Memories of people shouldn’t be zapped away by the click of a button. Not only can the bad ones go away, but also some of the good ones. But really the bad ones don’t go away; they’ll find a way back and haunt you even more than before. What you’re left with is still that yearning for a certain someone, which cannot be destroyed.  Life is reality and reality isn’t perfect. It’s just one of the few things that I have to keep reminding myself. This movie opened my eyes to a different point of view and a way of analyzing the good and the bad of memories. Follows is the quote that the movie’s title comes from:

How happy is the blameless vestal’s lot
The world forgetting, by the world forgot
Eternal sunshine of the spotless mind
Each pray’r accepted, and each wish resign’d

Rating: ♚♚♚♚♚

Broadway Danny Rose (1984)

On January 1st, a large number of Netflix instant streaming films were going to expire so I did my best in trying to watch all the ones I wanted to see. One of those films was Broadway Danny Rose. I had been acquainted with Woody Allen’s films before this one, including Midnight in Paris, Manhattan, Sleeper, and Annie Hall. Regardless of those small numbers, I absolutely love Woody Allen and he is one of my favorite directors (I mean, my favorite movie is Annie Hall). I got about 30 minutes into the film when my Internet decided to stop working and by the time it did start working it was already the 1st.

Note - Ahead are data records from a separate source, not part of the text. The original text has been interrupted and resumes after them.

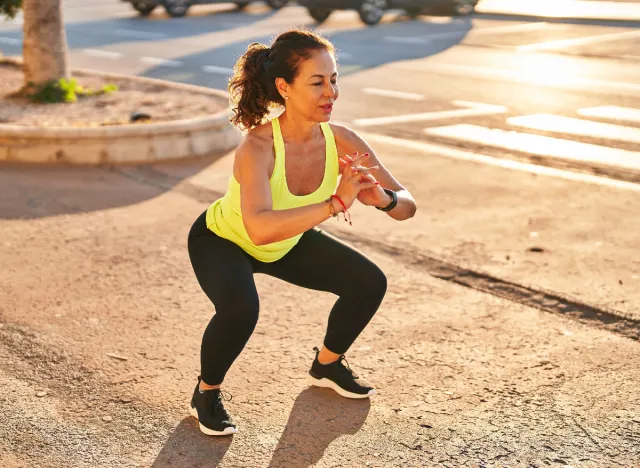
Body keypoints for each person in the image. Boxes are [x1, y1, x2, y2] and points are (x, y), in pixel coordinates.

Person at [187, 28, 417, 436]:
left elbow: (407, 205)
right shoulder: (258, 147)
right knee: (240, 309)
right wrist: (336, 203)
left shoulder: (342, 139)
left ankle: (327, 363)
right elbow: (257, 230)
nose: (331, 92)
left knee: (368, 282)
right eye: (317, 82)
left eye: (334, 80)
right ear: (284, 87)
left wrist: (381, 199)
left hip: (288, 238)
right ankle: (207, 391)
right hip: (224, 240)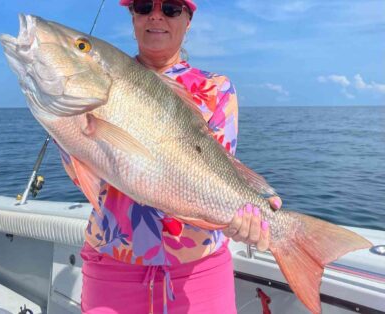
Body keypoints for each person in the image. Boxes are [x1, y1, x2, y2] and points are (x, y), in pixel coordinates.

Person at [58, 0, 282, 313]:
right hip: (111, 269)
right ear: (133, 17)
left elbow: (219, 175)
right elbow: (84, 179)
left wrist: (244, 217)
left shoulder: (216, 89)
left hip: (199, 274)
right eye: (143, 5)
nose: (156, 16)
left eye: (172, 9)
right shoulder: (94, 82)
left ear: (188, 21)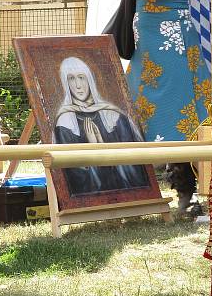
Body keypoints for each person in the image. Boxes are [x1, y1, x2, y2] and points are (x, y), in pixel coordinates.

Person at [77, 0, 210, 213]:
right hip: (146, 44)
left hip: (173, 43)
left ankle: (188, 190)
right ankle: (156, 187)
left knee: (179, 111)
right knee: (143, 109)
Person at [53, 57, 148, 195]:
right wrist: (93, 150)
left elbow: (135, 166)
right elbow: (75, 179)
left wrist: (102, 147)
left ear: (90, 80)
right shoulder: (65, 122)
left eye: (81, 77)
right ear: (65, 83)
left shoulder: (113, 115)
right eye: (71, 79)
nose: (78, 85)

I came across a post on Tumblr that someone made of their favorite Woody Allen movies. I realized I had only seen 3 of the 10 films and knew that had to change. So began my shopping spree on the library site. I am proud to say that I have 7 Woody Allen films on reserve and when they come in I will be having a Woody Allen week (so expect a lot posts that week!)

I decided to double-check Netflix and see if there were any Allen films and to my surprise Broadway Danny Rose was back on instant stream! I didn’t even mind that it was 1 in the morning: I was going to finish that movie.

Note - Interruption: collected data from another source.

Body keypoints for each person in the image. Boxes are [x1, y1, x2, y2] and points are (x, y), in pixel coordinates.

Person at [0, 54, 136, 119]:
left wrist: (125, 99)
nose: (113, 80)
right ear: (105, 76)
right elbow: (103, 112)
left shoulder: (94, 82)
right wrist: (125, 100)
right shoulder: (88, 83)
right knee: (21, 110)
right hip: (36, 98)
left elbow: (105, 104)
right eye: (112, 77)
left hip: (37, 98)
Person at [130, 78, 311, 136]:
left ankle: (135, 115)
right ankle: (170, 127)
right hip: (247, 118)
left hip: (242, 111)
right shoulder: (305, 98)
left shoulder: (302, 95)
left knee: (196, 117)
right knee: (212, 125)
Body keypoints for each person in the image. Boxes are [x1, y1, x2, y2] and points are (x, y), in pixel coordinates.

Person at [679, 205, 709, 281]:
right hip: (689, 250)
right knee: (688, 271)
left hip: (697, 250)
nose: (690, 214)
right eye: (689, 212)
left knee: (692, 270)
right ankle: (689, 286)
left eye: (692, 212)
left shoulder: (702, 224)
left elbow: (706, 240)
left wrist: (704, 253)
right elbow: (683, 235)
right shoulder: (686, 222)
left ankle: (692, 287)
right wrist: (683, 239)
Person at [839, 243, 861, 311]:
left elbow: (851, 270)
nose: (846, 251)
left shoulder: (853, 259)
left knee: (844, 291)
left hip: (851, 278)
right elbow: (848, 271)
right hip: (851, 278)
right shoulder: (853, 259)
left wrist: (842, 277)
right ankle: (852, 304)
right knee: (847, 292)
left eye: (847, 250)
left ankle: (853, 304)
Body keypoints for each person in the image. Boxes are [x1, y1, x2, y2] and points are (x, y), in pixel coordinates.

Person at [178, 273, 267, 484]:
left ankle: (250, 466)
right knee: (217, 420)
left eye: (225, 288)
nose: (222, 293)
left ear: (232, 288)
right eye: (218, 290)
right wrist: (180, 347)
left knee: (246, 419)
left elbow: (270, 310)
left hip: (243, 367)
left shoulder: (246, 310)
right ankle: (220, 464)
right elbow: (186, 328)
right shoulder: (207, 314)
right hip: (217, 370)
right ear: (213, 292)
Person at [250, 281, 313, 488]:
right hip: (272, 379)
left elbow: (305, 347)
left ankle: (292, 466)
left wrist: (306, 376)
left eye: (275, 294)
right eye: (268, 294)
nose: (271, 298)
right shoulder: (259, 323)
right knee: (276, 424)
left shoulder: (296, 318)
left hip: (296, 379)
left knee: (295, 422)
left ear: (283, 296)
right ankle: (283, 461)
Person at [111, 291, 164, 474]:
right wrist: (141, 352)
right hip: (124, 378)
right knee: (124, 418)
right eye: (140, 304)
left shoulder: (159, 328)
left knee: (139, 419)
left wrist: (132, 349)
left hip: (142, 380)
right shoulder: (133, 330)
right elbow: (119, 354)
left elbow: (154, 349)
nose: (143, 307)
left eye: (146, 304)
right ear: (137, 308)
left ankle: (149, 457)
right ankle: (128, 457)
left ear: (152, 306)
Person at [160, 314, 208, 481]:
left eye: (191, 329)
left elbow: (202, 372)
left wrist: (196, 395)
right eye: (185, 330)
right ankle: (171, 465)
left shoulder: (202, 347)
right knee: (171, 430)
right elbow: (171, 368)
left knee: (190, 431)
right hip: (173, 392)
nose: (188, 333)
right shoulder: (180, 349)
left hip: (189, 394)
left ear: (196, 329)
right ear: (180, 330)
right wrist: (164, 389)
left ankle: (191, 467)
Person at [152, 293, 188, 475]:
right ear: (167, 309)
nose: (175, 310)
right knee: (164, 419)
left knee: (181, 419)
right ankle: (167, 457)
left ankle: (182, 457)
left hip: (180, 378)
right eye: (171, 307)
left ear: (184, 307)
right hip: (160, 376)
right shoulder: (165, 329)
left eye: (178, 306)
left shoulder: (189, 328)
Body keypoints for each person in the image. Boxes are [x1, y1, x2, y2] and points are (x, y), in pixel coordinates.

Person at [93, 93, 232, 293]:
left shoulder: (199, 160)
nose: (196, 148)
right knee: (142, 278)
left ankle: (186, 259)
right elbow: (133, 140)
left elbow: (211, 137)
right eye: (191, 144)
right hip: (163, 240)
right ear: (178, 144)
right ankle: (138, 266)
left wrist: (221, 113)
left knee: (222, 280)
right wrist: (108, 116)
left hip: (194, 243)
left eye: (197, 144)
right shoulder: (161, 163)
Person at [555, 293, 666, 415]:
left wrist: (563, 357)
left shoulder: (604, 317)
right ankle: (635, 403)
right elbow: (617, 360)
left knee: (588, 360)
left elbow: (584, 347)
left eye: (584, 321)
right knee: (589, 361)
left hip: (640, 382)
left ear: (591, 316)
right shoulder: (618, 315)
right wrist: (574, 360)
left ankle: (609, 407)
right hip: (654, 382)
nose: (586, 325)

I remember thinking when I watched it before that Allen’s character was softer, kinder, and perhaps a tad more vulnerable than his other characters. He isn’t quick to judge and doesn’t condemn other people as he does in his previous films. He doesn’t hold himself higher than others in Broadway Danny Rose. He is a simple guy trying to help his clients succeed. He does whatever he can to help them and is genuinely loves them.

I love the structure of this film; I think that’s what I love about a lot of Allen’s films: the structure. In this one, a group of guys who know Danny (Allen) are out to lunch and one of them is telling a story of Danny, thus the beginning of the film’s plot. Throughout the film, we cut back to the guy telling his friends the story. It is reminding us that this film is  being told in that perspective rather than real time and that we are also one of the listeners at the table.

Mia Farrow reminded me a lot of Diane Keaton for some reason in this film, or I suppose I should say in some places she did. Though I’m not sure that I could see Diane fulfilling that role. But either way I loved Mia in this movie. She played her character so well and she looked fabulous in those glasses.

The ending was so touching and, for me, it was because of his Allen’s personality. It’s just a side that I haven’t seen in his other films. I’ve always pictured Allen as only being able to play the witty-judgmental type but I was wrong. There is this one shot, when Mia comes over on Thanksgiving, that only has Allen in it and the look in his eyes and his woebegone face, ugh it just killed me :(

I wouldn’t say that this film has any really outstanding qualities that separate it like Annie Hall. Perhaps the only one being, for me, Allen’s character. But don’t let that turn you away. Really this film was so sweet, touching, and quietly perfect in a sense. The use of black and white also empathized the quality of romance and tenderness that I think wouldn’t have been achieved if Allen had used color.

I definitely recommend this film especially if you are like me and are just beginning to explore Allen’s filmography.